[Items from a data source]

-- Start --

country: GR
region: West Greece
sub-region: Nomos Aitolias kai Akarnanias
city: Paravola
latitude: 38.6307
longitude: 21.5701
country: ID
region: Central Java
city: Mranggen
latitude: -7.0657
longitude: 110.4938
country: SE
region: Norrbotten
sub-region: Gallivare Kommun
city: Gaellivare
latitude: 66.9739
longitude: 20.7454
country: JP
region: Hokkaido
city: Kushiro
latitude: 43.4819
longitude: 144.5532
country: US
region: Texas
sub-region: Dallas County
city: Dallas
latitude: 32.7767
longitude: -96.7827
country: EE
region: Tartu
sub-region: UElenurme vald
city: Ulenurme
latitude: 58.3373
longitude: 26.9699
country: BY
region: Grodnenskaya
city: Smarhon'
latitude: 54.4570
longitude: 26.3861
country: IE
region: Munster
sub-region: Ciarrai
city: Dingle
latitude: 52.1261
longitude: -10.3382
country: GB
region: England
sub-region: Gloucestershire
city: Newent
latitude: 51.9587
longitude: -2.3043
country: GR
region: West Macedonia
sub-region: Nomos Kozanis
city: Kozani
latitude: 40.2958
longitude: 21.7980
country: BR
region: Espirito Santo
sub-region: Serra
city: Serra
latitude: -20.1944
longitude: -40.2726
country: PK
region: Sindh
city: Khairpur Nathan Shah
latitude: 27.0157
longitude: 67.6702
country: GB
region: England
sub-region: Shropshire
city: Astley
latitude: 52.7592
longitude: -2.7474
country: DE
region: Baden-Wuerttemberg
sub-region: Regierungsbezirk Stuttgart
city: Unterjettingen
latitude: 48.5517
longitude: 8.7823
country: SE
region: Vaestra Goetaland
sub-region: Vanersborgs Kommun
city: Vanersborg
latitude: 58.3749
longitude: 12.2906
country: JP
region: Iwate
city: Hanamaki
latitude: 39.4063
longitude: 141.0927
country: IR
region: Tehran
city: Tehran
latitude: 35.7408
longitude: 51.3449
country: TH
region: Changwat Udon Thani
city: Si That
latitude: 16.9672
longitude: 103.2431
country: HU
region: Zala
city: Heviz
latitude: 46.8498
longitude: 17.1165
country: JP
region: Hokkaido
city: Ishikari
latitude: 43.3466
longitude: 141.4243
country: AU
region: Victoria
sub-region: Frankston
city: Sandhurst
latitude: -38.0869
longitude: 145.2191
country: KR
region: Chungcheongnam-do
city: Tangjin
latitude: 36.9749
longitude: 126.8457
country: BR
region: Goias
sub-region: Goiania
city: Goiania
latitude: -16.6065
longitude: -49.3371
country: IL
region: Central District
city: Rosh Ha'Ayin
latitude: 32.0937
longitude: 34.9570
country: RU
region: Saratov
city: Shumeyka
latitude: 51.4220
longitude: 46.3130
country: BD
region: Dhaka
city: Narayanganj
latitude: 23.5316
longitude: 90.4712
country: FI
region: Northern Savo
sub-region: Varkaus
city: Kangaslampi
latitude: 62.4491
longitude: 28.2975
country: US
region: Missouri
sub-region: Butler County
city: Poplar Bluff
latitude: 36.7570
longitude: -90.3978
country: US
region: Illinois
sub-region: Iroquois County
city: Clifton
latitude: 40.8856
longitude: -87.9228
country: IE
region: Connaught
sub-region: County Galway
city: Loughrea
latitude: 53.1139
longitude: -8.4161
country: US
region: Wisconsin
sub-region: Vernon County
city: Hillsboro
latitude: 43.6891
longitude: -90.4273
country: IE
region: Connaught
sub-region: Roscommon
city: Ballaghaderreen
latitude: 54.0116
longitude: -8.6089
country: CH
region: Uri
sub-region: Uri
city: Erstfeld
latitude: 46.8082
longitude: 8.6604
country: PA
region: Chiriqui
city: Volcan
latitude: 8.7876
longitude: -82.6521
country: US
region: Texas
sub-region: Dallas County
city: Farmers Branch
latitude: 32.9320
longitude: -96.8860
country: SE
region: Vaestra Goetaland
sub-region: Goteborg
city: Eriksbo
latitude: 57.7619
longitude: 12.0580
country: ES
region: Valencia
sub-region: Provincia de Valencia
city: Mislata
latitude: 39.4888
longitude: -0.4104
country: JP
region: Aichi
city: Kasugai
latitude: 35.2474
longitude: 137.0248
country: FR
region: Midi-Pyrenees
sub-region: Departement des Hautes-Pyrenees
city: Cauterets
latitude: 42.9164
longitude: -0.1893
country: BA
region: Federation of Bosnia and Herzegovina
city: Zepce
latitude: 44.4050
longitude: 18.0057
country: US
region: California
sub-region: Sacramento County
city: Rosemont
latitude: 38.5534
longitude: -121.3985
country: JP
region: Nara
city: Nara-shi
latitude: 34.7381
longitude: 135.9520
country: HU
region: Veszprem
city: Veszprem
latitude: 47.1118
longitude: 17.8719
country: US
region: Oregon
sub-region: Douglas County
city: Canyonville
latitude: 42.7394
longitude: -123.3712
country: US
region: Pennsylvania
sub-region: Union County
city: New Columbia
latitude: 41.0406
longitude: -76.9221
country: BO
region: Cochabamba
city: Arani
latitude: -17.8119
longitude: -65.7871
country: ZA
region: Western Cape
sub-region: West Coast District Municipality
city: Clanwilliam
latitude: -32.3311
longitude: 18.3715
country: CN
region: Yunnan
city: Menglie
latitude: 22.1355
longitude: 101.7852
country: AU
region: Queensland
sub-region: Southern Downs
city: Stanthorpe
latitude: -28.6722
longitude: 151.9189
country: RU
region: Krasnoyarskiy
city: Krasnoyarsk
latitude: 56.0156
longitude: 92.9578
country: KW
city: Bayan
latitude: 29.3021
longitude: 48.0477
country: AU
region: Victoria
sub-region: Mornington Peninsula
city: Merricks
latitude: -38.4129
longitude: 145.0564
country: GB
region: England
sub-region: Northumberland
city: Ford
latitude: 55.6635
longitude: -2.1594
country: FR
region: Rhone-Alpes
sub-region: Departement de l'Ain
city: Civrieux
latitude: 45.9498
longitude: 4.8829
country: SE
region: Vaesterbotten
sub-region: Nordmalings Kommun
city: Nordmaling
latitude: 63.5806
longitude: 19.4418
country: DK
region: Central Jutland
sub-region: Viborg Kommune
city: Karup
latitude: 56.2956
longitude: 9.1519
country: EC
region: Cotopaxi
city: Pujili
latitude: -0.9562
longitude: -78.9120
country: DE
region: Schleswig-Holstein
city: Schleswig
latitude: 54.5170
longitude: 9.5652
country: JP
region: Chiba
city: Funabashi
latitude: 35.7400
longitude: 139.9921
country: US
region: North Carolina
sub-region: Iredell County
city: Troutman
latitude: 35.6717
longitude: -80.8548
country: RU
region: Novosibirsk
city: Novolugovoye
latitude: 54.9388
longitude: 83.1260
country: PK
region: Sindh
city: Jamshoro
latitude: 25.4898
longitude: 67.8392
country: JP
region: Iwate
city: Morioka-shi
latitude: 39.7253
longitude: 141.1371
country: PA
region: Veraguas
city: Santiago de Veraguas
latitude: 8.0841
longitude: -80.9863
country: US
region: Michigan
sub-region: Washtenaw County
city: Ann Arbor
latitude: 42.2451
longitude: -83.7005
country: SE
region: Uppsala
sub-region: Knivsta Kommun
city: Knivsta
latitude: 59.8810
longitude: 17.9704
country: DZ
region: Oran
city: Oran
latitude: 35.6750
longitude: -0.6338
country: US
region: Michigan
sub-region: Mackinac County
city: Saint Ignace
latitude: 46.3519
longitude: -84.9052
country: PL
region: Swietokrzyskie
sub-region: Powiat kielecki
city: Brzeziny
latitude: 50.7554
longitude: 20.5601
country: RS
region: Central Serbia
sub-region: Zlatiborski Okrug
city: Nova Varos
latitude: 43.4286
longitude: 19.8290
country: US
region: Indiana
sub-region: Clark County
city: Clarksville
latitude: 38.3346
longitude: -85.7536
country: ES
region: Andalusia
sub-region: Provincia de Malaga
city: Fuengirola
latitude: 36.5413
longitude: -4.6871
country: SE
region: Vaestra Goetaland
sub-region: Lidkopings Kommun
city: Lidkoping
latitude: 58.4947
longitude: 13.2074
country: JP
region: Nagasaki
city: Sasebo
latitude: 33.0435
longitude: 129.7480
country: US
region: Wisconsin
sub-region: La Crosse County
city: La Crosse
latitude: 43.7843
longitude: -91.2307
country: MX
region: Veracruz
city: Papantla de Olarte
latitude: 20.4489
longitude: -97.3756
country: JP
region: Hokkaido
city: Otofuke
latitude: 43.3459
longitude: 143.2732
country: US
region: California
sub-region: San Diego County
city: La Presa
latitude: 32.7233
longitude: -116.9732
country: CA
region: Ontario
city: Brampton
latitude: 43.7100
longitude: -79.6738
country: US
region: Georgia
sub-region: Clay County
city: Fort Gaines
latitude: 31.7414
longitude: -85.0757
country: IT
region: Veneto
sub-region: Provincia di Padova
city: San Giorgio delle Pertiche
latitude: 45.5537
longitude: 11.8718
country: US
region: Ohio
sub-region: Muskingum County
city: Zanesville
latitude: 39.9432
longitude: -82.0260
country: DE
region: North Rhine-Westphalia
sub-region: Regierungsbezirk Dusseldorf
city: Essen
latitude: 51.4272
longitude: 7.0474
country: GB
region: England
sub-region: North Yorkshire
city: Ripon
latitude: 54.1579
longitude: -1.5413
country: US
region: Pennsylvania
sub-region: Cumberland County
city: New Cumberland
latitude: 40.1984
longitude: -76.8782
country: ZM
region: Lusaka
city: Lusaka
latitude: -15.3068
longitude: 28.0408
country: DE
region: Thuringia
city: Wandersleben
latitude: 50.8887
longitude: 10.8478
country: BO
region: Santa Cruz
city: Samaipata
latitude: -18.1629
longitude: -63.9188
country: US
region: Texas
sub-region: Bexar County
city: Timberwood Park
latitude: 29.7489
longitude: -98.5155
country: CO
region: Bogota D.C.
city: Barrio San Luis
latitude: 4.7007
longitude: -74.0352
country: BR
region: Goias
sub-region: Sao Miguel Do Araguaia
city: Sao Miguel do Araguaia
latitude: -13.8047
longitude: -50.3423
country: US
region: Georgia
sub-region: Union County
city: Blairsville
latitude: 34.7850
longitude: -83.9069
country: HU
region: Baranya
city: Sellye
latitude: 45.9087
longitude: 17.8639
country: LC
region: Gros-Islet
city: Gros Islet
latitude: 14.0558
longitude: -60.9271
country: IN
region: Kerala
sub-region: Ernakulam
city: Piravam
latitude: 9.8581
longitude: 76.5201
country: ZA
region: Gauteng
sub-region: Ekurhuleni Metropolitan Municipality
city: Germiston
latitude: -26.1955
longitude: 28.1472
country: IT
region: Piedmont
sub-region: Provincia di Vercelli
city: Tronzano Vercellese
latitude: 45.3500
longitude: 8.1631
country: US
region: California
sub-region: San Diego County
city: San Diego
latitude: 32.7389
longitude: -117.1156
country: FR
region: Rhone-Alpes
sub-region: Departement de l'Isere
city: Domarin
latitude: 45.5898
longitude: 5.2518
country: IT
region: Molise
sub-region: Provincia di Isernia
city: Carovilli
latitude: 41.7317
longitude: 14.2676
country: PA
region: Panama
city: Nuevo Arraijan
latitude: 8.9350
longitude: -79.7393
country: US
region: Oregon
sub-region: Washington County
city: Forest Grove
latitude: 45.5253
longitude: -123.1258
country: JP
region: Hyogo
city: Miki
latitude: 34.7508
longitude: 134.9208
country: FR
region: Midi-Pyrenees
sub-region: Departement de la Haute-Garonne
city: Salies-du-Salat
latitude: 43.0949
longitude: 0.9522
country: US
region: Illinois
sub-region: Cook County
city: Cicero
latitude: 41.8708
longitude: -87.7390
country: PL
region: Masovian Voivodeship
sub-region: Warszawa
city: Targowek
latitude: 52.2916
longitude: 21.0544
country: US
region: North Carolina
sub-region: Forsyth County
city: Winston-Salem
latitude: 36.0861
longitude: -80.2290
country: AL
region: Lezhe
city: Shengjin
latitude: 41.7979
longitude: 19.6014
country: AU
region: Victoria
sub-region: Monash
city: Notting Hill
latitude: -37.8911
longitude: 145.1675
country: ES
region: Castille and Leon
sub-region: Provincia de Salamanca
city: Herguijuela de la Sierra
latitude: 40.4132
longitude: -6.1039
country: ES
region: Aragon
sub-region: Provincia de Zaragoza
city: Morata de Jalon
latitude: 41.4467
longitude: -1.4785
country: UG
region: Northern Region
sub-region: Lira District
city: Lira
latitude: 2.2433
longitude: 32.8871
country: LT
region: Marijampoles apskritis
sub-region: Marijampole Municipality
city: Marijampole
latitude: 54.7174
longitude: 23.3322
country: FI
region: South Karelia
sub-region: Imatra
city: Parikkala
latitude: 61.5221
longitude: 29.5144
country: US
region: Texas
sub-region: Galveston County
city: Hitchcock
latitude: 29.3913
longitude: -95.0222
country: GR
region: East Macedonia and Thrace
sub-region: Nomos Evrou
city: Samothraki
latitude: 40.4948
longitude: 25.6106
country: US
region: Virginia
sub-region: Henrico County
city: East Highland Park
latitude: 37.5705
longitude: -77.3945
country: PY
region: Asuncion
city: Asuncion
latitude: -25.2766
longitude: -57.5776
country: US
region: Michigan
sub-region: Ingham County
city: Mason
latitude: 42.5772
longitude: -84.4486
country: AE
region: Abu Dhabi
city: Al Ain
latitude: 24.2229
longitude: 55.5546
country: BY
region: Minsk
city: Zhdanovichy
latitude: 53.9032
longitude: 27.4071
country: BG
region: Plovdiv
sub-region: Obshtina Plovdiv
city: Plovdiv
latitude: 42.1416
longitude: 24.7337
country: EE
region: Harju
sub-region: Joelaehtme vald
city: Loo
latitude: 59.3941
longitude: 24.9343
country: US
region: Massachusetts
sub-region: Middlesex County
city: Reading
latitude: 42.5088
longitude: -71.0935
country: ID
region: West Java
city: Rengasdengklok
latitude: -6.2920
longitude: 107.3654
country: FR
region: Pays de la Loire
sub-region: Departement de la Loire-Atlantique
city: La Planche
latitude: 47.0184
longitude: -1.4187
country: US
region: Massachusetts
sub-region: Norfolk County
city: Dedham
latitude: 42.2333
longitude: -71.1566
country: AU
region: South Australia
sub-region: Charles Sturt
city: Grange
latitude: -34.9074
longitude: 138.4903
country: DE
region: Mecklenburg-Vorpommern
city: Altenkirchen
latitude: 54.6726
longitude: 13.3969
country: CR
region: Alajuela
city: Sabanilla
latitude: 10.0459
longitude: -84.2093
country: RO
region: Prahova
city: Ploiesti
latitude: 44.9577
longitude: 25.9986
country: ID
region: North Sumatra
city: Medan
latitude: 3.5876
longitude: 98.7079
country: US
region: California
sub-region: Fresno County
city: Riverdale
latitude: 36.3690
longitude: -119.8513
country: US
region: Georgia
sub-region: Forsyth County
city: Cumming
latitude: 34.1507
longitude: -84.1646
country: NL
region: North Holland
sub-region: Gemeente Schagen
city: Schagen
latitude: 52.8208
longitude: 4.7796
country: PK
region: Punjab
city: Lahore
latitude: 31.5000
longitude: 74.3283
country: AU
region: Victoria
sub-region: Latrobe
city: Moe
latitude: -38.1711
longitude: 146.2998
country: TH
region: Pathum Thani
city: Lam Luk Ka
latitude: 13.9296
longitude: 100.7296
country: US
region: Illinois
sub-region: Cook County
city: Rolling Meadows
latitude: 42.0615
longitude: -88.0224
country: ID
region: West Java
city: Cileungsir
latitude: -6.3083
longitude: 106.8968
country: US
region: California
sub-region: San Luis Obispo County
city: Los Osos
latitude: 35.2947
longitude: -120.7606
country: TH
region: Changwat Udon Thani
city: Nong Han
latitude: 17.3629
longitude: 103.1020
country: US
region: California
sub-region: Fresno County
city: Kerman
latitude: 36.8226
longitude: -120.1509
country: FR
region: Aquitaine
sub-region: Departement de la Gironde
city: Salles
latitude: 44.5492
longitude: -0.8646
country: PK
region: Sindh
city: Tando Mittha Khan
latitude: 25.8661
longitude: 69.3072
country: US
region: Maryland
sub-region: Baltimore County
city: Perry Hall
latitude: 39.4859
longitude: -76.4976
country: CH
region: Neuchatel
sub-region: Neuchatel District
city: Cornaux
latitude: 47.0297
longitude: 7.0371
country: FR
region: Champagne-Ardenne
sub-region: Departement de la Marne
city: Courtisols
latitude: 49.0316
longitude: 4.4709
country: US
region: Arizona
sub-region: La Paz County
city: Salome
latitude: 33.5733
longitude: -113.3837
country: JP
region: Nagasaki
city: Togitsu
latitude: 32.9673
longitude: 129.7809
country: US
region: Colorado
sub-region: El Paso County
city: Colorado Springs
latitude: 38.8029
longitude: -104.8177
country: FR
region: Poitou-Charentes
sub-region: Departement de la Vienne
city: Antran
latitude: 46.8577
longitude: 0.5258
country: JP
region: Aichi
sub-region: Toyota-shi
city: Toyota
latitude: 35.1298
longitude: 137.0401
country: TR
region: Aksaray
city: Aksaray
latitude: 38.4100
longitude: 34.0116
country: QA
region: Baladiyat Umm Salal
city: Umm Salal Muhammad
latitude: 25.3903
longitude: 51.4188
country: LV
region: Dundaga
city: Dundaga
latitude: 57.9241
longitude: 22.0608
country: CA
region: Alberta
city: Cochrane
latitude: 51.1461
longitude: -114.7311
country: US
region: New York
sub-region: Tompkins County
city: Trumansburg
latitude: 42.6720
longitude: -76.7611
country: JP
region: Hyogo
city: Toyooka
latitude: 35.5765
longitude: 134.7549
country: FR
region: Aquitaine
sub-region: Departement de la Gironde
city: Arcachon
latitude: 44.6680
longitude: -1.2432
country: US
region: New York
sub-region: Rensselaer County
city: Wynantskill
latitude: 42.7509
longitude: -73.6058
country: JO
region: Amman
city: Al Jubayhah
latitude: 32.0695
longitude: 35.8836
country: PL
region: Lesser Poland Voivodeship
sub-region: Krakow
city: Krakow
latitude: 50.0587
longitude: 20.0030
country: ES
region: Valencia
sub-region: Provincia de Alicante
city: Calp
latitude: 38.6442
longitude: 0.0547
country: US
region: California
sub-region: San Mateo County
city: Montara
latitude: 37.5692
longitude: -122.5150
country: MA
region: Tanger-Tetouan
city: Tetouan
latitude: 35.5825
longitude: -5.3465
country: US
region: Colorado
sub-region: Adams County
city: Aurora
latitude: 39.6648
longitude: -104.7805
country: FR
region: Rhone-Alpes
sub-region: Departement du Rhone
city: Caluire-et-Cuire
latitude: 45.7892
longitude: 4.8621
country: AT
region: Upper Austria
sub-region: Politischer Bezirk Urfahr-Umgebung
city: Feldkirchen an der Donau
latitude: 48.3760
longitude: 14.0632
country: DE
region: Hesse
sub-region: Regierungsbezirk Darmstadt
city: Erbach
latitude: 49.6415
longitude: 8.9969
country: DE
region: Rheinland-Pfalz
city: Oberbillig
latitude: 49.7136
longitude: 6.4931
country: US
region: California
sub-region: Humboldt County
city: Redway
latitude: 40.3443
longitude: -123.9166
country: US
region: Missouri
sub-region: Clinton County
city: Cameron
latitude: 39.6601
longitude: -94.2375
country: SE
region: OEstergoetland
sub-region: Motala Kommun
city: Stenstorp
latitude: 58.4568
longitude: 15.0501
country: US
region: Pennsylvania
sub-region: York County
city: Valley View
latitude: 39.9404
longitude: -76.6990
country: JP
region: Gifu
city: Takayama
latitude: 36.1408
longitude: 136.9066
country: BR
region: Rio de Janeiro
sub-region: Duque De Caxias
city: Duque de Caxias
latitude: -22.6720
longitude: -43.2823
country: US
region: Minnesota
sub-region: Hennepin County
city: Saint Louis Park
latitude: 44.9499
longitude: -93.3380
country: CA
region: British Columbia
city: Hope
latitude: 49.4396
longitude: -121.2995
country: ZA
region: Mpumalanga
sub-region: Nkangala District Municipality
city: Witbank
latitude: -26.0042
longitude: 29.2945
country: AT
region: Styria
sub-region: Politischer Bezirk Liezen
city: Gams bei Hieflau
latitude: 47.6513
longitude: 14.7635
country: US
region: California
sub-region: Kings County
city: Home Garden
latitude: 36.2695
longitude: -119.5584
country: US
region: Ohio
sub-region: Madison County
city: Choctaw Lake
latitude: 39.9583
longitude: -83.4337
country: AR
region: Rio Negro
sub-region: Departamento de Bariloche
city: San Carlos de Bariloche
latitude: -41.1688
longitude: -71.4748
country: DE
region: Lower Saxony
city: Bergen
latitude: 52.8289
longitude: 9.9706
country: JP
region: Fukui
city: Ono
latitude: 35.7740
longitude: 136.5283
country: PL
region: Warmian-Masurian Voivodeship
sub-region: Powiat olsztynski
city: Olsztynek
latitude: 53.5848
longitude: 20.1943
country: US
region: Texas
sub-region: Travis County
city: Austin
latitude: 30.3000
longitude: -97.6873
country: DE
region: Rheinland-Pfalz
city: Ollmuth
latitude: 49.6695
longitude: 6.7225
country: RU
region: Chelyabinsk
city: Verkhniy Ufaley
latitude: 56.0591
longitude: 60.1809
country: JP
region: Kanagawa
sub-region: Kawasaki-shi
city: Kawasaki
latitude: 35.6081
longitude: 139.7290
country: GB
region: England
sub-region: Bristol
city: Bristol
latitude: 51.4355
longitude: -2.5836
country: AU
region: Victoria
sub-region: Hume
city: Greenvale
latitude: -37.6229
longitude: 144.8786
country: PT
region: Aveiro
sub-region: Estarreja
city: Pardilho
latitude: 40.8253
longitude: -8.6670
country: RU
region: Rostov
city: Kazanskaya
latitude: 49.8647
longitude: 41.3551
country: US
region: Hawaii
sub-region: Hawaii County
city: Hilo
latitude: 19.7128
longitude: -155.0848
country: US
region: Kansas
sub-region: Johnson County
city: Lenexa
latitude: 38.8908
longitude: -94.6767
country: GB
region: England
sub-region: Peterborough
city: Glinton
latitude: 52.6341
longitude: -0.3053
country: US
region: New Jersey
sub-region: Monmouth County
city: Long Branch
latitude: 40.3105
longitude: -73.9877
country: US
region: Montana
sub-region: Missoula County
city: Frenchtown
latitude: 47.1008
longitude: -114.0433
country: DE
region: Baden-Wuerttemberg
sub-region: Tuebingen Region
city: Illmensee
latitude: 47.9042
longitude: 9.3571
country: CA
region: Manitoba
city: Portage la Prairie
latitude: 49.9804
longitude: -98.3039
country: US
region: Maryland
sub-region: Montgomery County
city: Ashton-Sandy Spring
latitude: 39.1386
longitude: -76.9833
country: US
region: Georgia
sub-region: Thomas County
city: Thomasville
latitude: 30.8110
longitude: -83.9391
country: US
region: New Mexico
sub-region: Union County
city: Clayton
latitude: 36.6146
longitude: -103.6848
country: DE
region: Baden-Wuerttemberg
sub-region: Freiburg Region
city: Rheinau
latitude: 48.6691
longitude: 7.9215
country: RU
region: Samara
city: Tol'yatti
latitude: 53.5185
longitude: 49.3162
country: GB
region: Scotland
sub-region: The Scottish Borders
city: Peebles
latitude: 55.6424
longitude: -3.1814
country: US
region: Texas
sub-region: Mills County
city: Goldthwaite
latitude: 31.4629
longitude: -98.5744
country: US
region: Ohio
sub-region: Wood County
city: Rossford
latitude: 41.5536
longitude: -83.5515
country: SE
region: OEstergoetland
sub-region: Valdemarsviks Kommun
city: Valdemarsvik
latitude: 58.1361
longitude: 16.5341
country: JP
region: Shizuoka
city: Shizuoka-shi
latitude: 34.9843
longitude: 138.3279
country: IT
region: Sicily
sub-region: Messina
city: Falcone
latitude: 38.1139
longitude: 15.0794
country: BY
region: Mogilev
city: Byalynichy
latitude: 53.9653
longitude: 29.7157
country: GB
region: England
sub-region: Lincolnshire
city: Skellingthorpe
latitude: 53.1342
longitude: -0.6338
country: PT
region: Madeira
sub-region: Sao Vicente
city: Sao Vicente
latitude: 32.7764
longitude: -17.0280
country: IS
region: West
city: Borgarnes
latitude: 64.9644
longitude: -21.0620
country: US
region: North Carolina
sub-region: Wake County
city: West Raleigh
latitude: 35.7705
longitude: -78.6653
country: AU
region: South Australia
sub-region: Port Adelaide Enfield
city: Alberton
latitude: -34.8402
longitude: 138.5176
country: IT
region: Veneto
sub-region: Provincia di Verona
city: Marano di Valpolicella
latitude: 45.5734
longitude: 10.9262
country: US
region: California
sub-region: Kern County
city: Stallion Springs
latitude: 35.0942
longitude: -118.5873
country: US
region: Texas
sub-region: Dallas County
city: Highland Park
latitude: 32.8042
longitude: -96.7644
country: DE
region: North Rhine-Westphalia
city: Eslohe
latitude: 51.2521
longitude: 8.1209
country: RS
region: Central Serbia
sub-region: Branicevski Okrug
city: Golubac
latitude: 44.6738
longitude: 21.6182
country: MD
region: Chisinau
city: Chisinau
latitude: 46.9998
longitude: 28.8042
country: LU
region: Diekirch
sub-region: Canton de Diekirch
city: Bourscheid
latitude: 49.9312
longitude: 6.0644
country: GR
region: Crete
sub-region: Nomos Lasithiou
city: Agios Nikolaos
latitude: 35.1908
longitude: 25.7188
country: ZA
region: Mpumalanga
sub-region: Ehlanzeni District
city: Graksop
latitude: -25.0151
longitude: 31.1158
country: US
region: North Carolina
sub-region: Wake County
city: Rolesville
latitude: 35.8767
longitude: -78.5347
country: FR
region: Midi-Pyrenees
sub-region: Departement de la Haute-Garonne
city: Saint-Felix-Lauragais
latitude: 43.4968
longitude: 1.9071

-- End --

Reproduce the rows above verbatim, everything from the start of the rows down to the line containing "region: Munster", with both ends included.

country: GR
region: West Greece
sub-region: Nomos Aitolias kai Akarnanias
city: Paravola
latitude: 38.6307
longitude: 21.5701
country: ID
region: Central Java
city: Mranggen
latitude: -7.0657
longitude: 110.4938
country: SE
region: Norrbotten
sub-region: Gallivare Kommun
city: Gaellivare
latitude: 66.9739
longitude: 20.7454
country: JP
region: Hokkaido
city: Kushiro
latitude: 43.4819
longitude: 144.5532
country: US
region: Texas
sub-region: Dallas County
city: Dallas
latitude: 32.7767
longitude: -96.7827
country: EE
region: Tartu
sub-region: UElenurme vald
city: Ulenurme
latitude: 58.3373
longitude: 26.9699
country: BY
region: Grodnenskaya
city: Smarhon'
latitude: 54.4570
longitude: 26.3861
country: IE
region: Munster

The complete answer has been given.